> _Dataset content_
------------------------------
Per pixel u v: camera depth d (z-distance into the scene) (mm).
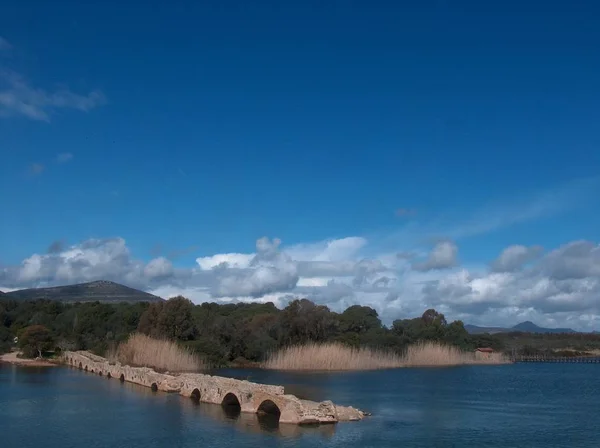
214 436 55812
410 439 56750
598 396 100125
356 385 113125
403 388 109250
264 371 144625
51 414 69000
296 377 128125
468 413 76188
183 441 53656
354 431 59750
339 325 197250
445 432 61094
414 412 76500
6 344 190375
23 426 61219
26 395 87500
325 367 154000
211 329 167750
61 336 189000
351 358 159375
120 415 68000
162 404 77250
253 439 54625
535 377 149875
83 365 139625
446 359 191625
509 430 63031
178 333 161750
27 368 143750
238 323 179875
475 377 143750
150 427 60219
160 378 94000
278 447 51500
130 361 134000
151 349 137625
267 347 167250
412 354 186375
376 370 158500
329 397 92188
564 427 65250
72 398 83875
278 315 184625
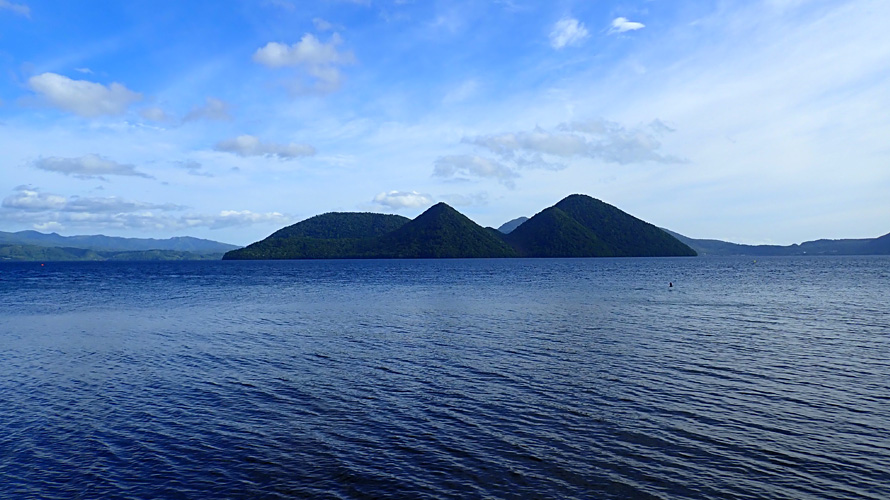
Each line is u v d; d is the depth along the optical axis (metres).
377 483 13.89
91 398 21.48
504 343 32.34
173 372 25.78
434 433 17.22
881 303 53.91
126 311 52.81
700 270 147.50
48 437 17.31
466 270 157.00
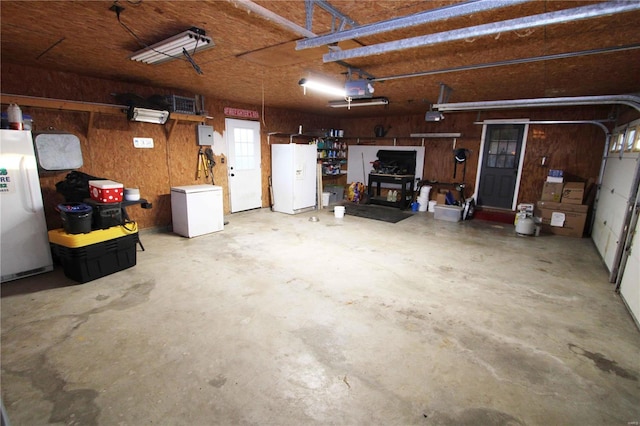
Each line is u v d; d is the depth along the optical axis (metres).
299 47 2.02
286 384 1.85
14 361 1.98
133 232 3.53
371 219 6.33
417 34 2.38
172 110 4.60
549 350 2.20
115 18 2.18
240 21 2.20
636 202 3.04
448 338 2.33
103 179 3.90
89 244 3.13
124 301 2.78
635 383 1.89
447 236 5.13
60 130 3.71
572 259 4.10
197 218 4.80
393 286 3.20
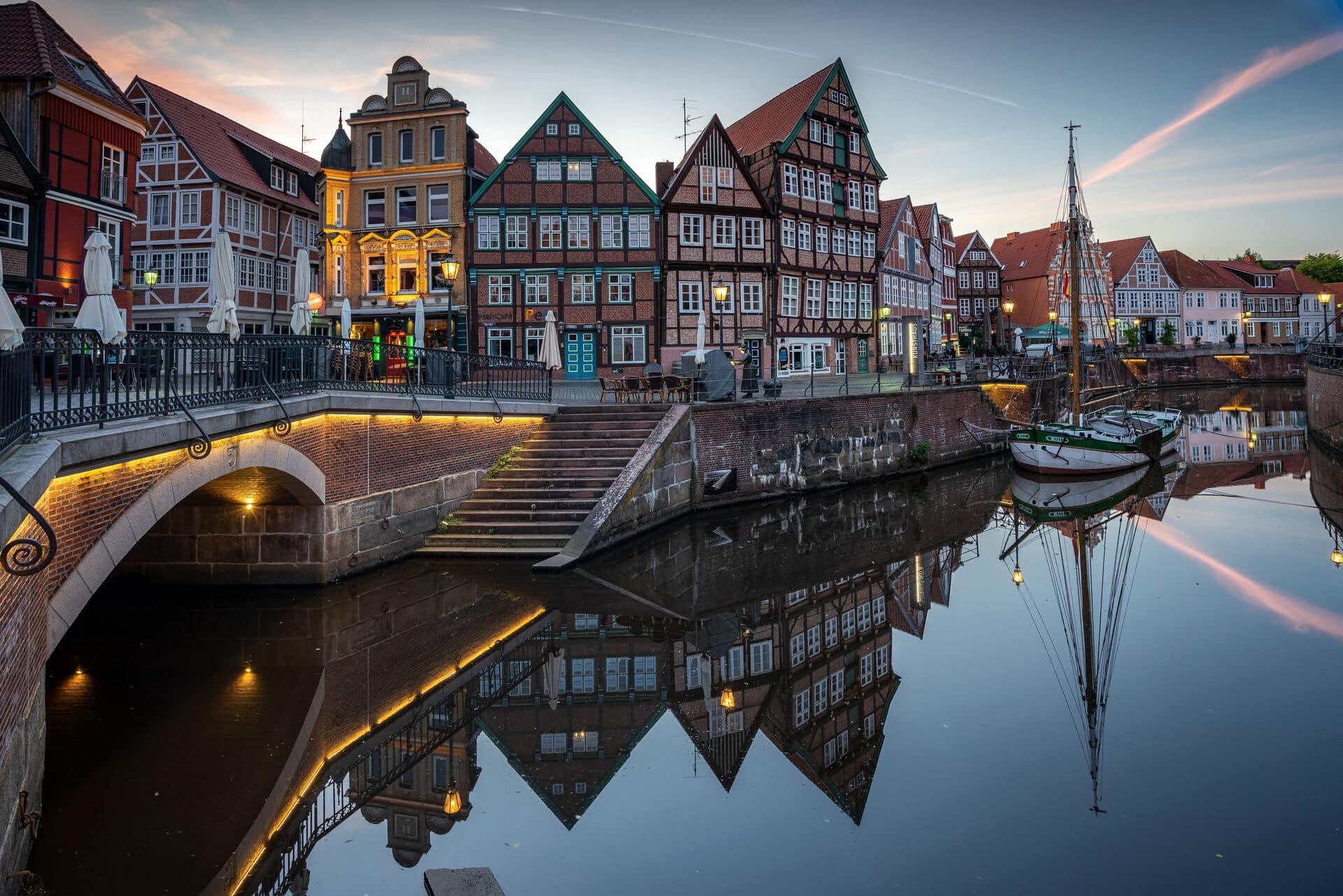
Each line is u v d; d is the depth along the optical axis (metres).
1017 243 75.25
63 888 5.77
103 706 9.15
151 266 35.41
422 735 8.59
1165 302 78.25
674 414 20.62
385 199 34.09
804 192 39.28
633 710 9.38
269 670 10.26
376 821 6.90
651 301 34.66
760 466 23.36
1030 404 38.97
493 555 15.81
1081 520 21.19
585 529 16.14
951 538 19.20
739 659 11.16
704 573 15.75
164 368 10.08
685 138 38.91
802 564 16.61
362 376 15.62
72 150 24.02
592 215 34.41
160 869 6.04
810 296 39.59
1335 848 6.31
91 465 8.43
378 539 15.03
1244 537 18.62
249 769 7.70
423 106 33.78
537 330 34.22
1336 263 101.88
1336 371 30.83
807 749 8.38
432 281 33.91
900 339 47.84
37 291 22.84
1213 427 42.41
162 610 12.72
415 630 11.83
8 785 5.80
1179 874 6.02
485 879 5.61
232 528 13.84
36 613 6.92
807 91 40.69
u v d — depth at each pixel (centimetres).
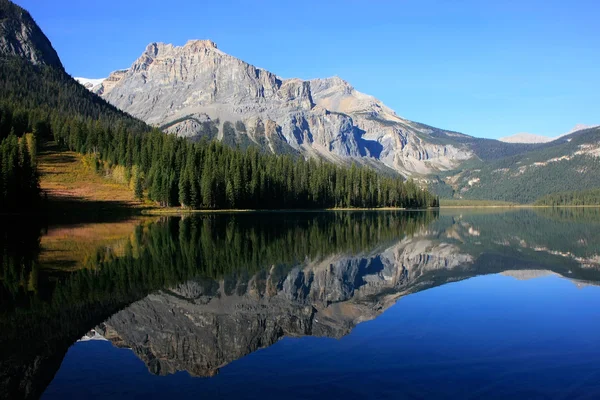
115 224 7631
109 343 1795
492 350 1658
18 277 3072
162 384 1387
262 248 4738
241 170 13650
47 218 8612
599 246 5391
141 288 2794
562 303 2459
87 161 13950
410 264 3978
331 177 17425
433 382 1368
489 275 3441
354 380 1386
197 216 10250
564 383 1362
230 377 1431
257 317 2183
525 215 15588
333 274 3409
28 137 14338
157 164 12275
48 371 1515
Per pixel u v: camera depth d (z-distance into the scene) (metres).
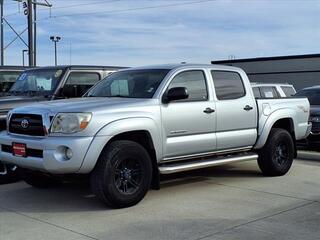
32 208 7.05
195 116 7.73
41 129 6.79
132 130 6.90
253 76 39.50
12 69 11.16
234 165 10.52
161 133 7.28
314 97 13.90
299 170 10.02
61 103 7.16
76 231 5.98
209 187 8.38
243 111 8.55
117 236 5.79
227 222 6.32
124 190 6.90
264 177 9.27
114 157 6.69
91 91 8.39
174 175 9.41
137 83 7.77
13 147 7.07
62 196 7.75
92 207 7.05
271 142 9.10
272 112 9.10
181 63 8.20
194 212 6.79
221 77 8.40
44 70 10.06
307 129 10.06
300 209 6.95
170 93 7.32
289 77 37.56
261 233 5.88
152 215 6.64
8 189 8.28
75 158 6.44
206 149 8.00
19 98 9.12
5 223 6.34
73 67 9.88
------------------------------
> _Your objective_
Would you copy the lines above exactly, starting with the one that has "72 398 83875" and ending with the one that has "466 270 157.00", both included, without the pictures?

> _Task output_
72 398 83875
278 315 184625
Each line is u v d; d is the depth along the optical axis (metres).
377 483 13.89
91 398 21.48
504 343 32.34
173 372 25.78
434 433 17.22
881 303 53.91
126 311 52.81
700 270 147.50
48 437 17.31
466 270 157.00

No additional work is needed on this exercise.